4. The handheld physiological monitoring device according to claim 3, wherein: the shell further comprises a base portion extending from the lower portion of the holding portion, the base portion comprises a first opening, and the first temperature sensor and the humidity sensor are arranged adjacent to the first opening, so that when the palm is attached to the curved surface of the holding portion, the palm does not shield the first opening.

5. The handheld physiological monitoring device according to claim 4, wherein: the base portion further comprises a bottom surface and a third opening formed in the bottom surface, the input unit is an input key arranged on the bottom surface, and the display unit is a screen arranged in the third opening.

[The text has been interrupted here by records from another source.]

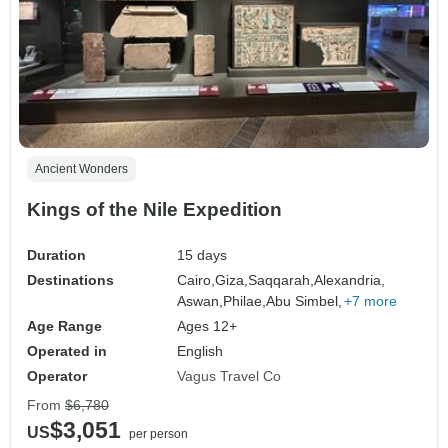
Ancient Wonders
Kings of the Nile Expedition
Duration
15 days
Destinations
Cairo,
Giza,
Saqqarah,
Alexandria,
Aswan,
Philae,
Abu Simbel,
+7 more
Age Range
Ages 12+
Operated in
English
Operator
Vagus Travel Co
From
$6,780
$3,051
US
per person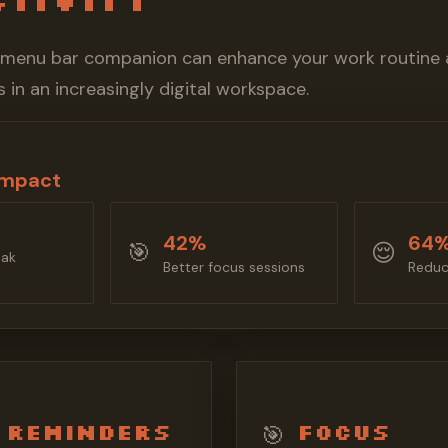
 menu bar companion can enhance your work routine 
 in an increasingly digital workspace.
Impact
42%
64
🎯
😌
eak
Better focus sessions
Reduc
 Reminders
Focus
🎯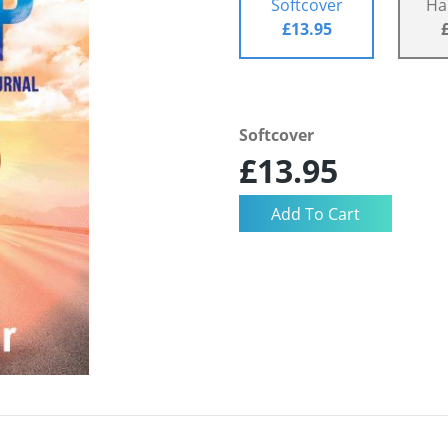
Softcover
Ha
£13.95
Softcover
£13.95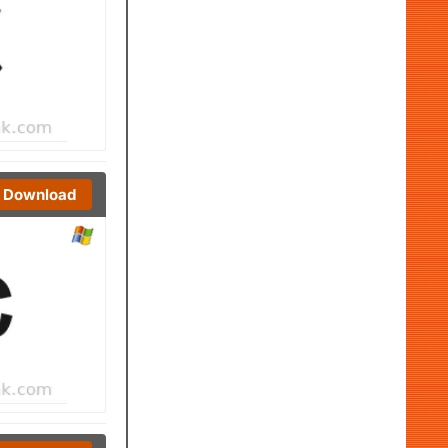
Download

6. The handheld physiological monitoring device according to claim 5, wherein: the handheld physiological monitoring device further comprises a photoplethysmographic sensor electrically connected with the control unit and arranged adjacent to the second opening, when the palm of the user holds the handheld part, and the control unit receives the trigger signal from the input unit, the control unit controls the photoplethysmographic sensor to emit red incident light and infrared incident light to the palm, and receives two corresponding reflected lights to generate a first photoplethysmographic signal and a second photoplethysmographic signal, or further controls the photoplethysmographic sensor to emit green incident light to the palm, and receives the corresponding reflected lights to generate a third photoplethysmographic signal, the control unit calculates the heart rate, blood pressure and blood oxygen concentration of the user according to the first photoplethysmographic signal and the second photoplethysmographic signal, or calculates the blood oxygen concentration of the user according to the first photoplethysmographic signal and the second photoplethysmographic signal, and calculates the blood oxygen concentration of the user according to the first photoplethysmographic signal and the second photoplethysmographic signal The third photoplethysmographic signal calculates the heart rate and the blood pressure.

7. The handheld physiological monitoring device according to claim 6, wherein: the handheld physiological monitoring device further comprises a communication unit electrically connected with the control unit, the communication unit supports a wireless communication transmission technology, and the control unit transmits the estimated body temperature, the heart rate, the blood pressure and the blood oxygen concentration to the electronic device of the user through the communication unit after acquiring the estimated body temperature.

8. The grip-type physiological monitoring device of claim 1, wherein: the neural network-like model is a supervised machine learning model and is trained in advance by the known and respectively corresponding palm temperature, the environment humidity and a plurality of actual body temperatures.